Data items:
## Start

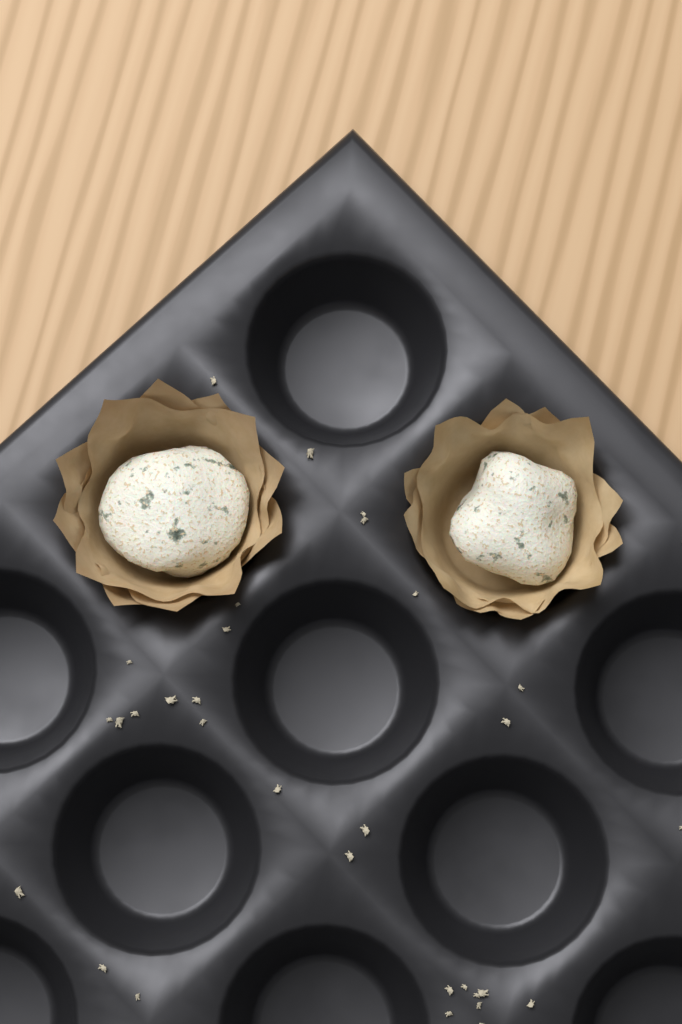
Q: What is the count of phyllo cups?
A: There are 2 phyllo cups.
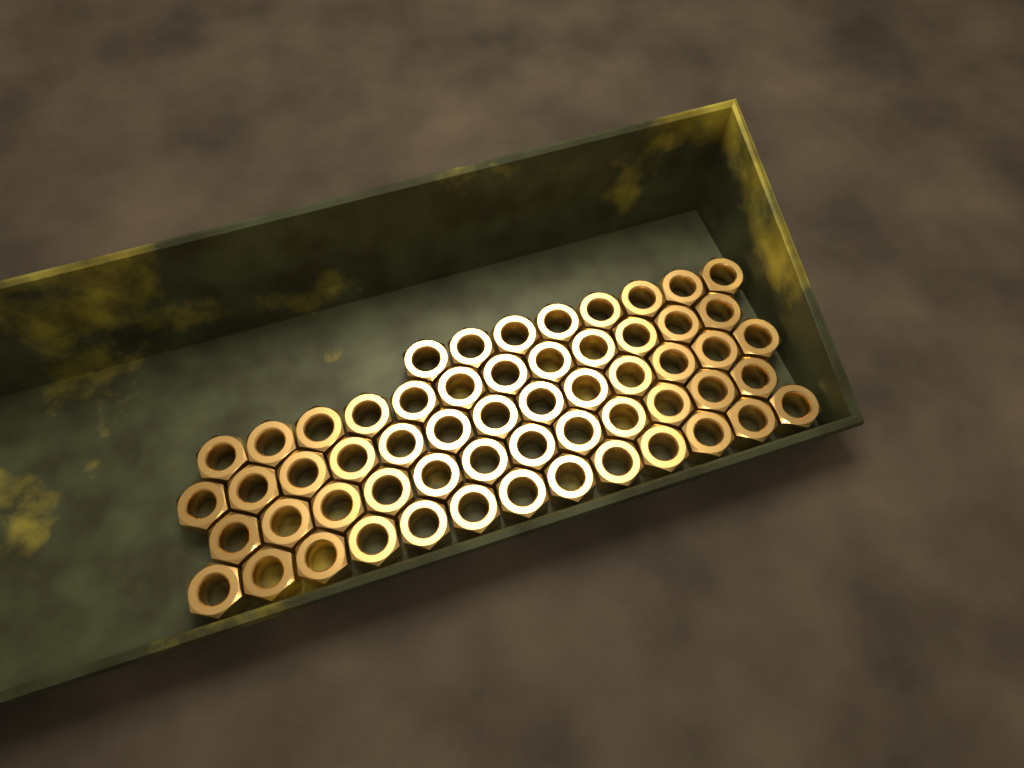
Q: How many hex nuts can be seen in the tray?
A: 58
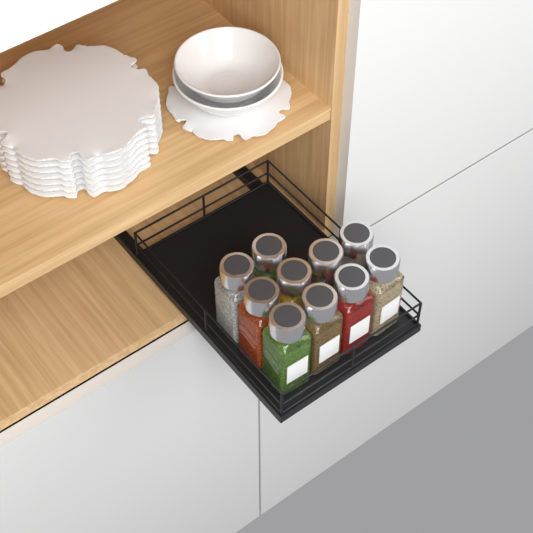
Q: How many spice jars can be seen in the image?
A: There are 10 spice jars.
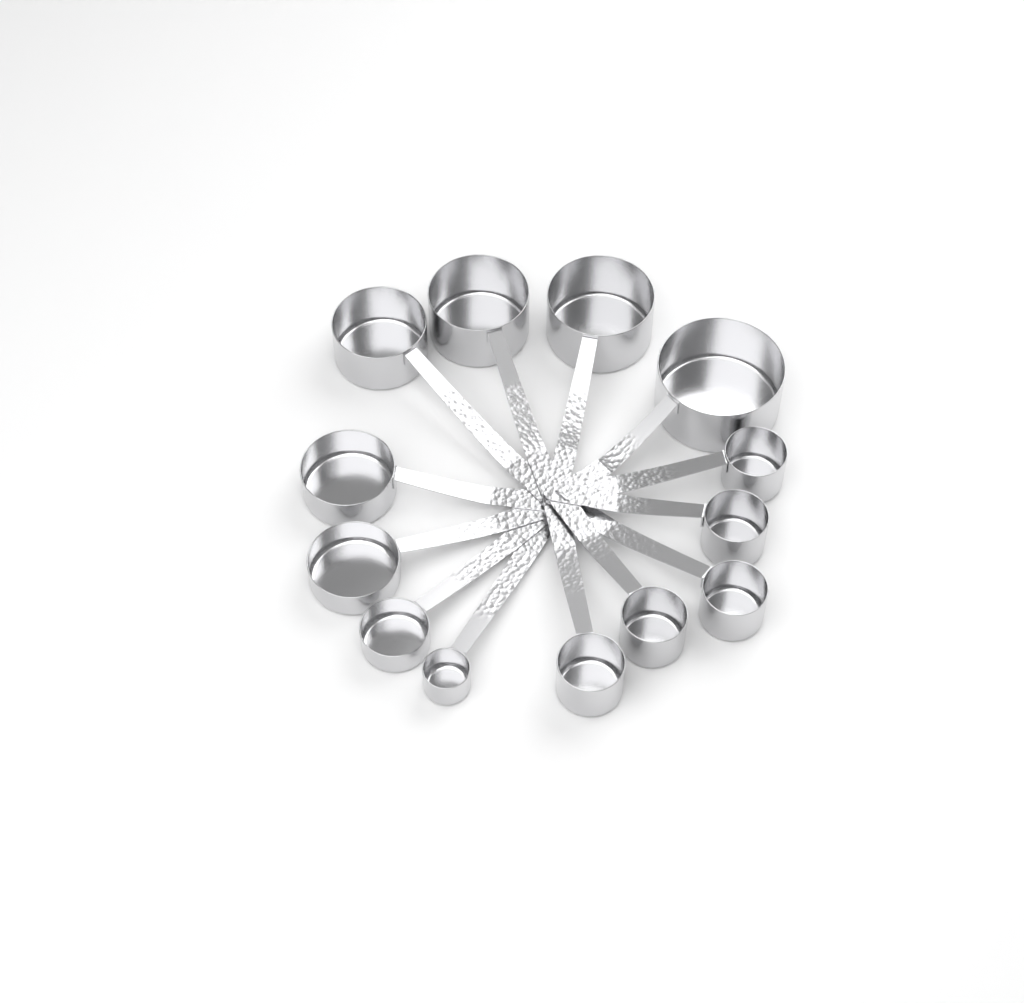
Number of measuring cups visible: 13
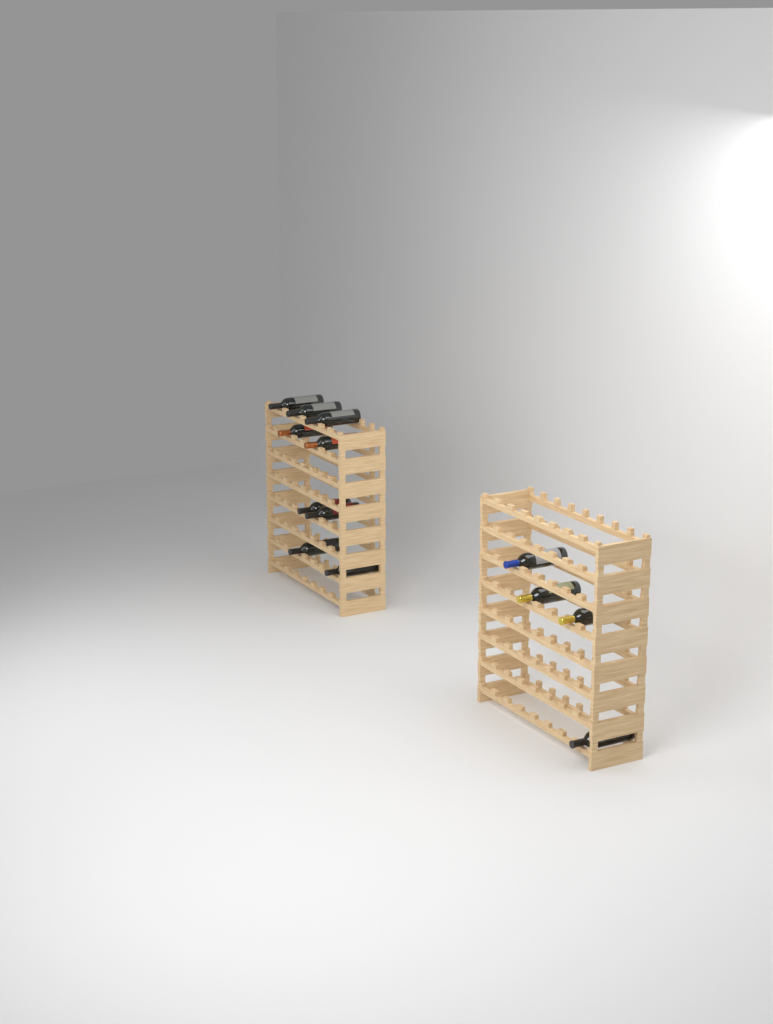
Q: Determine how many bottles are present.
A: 13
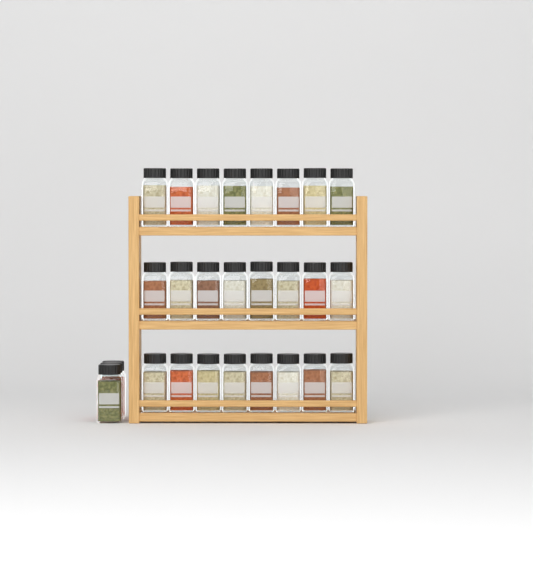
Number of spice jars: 27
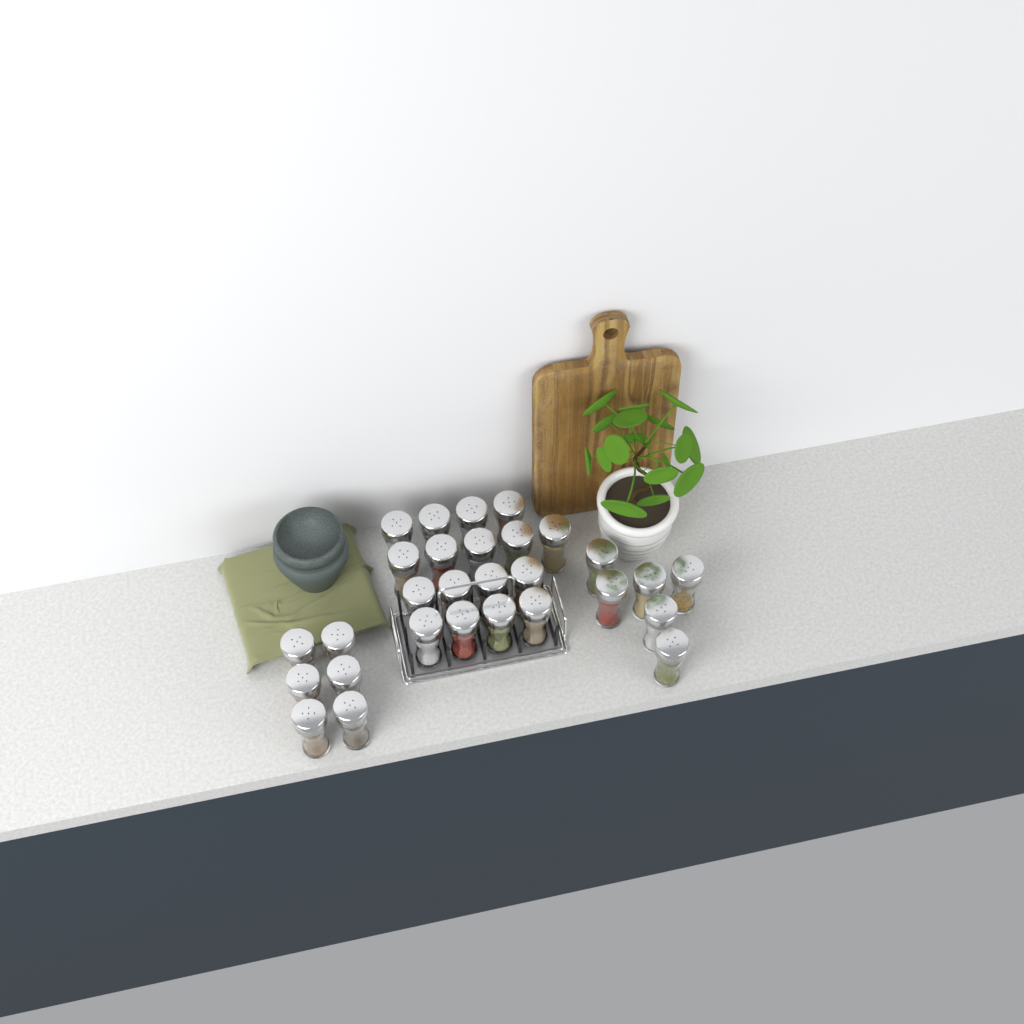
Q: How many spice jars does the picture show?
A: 29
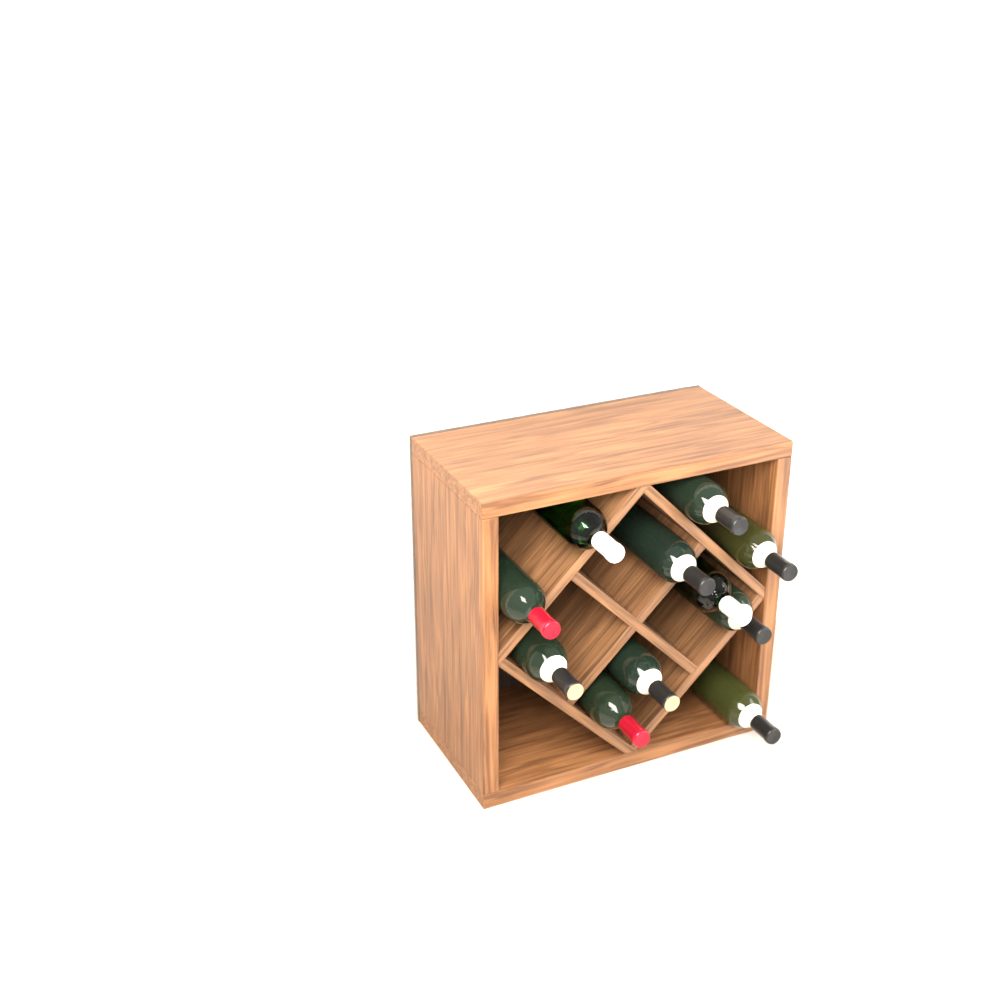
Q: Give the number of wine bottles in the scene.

## End

Exercise:
Please convert every line of the data above into a numbered list, skipping any blank lines and leaving out the pictures.

Answer below:
1. Q: What is the count of phyllo cups?
2. A: There are 2 phyllo cups.
3. Q: How many hex nuts can be seen in the tray?
4. A: 58
5. Q: How many spice jars can be seen in the image?
6. A: There are 10 spice jars.
7. Number of measuring cups visible: 13
8. Q: Determine how many bottles are present.
9. A: 13
10. Number of spice jars: 27
11. Q: How many spice jars does the picture show?
12. A: 29
13. Q: Give the number of wine bottles in the scene.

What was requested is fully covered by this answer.